Yunus Anadolu insanının seven gönlü, düşünen aklı ve konuşan dilidir. Onun dünyasında düşmanlığa yer yoktur.Yunus ömrünü dostlarını sevmeye ve sevdirmeye adamıştır. Onun yolunda dostluk iman için bilinir. Allah için dost olunur. Allah’ın sevdikleri sevilir. Allah sevdiklerini hiçbir zaman yalnız bırakmaz.Onun verdiğini kimse alamaz, vermediğini kimse veremez.
Dost olmasını bilenler, Mecnun’a Allah’ı bulduran Leyla’nın peşine düşerler. Anadolu insanını Leyla’sı,Ezanı üç kıtaya
taşımasını, üç kıtada okumasını bilen Türkler’in, Doğu’dan Batı’ya sürekli, yer değiştiren kızıl elmasıdır. Düz kare dünyada kızıl elma Roma’dan Washington’a gitmiştir, Moskova’ya gitmiştir,Pekin’e gitmiştir.

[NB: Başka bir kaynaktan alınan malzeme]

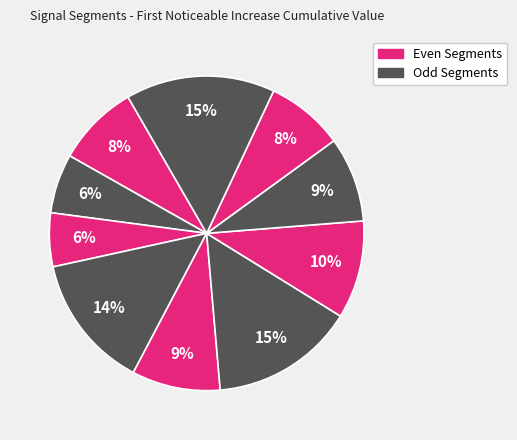

To the nearest percent, what is the average slice percentage?

10%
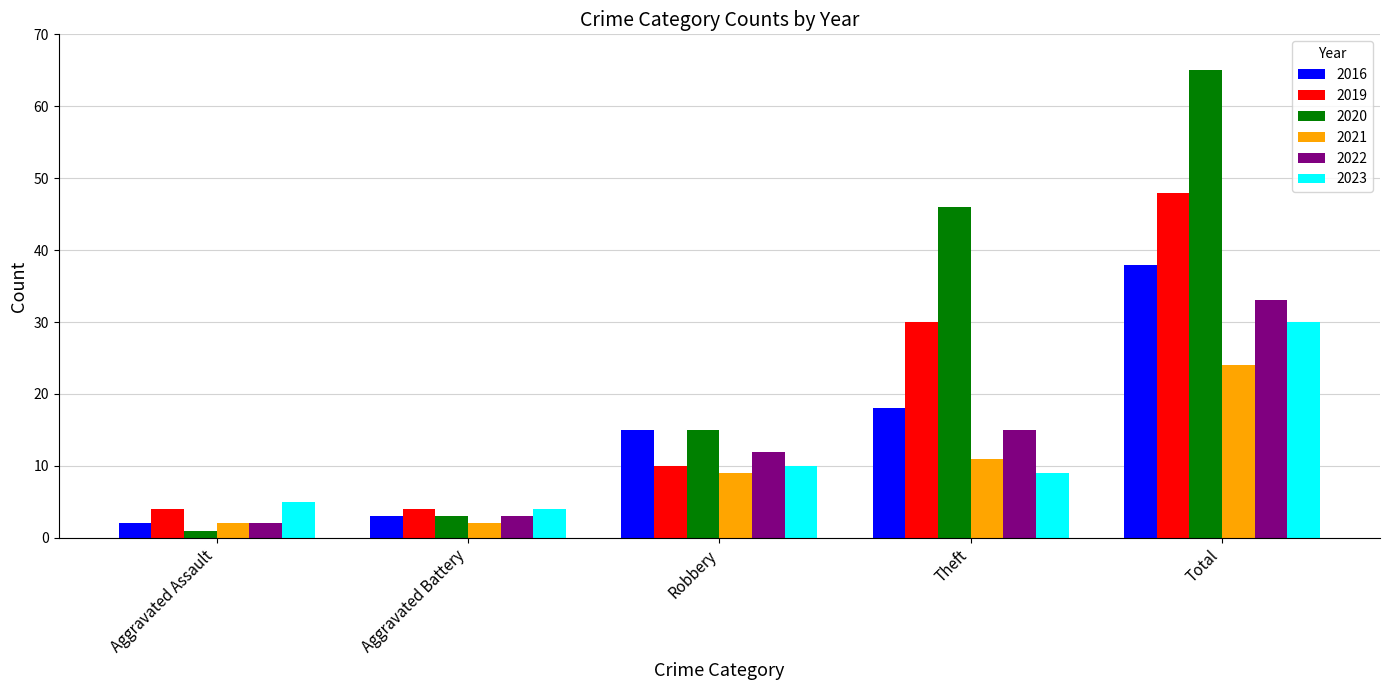

How many bars are there in total?

30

Yunus görünen dünyada üretimekle, görünmeyen dünyada vermekle yol alınır diyerek, gerçek bilgeliğin, sevgiyle kazanılabileceğini, şiirlerinde sürekli vurgulamıştır. Onun pazarında sevgi alınır, sevgi satılır, sevgiden terazi tutulur, sevgi sevgiyle tartılır ve dünya sevgiyle yaşanır kılınır.
Yunus savaşların birbirini izlediği dünyada, barışa giden yolun, açgözlülükten değil tokgözlülükten, tüketmekten değil üretmekten, almaktan değil vermekten geçtiğini,bütün şiirlerinde büyük bir ustalıkla anlatmıştır.
Anadolu insanının kültüründe, sevgiyle silahlanarak, üretmenin coşkusunu kazanmanın, hayati bir önemi vardır.
Kare dünyada kızıl elmaların yolları, her alanda kusursuz üretim yapmasını bilenlere açılır.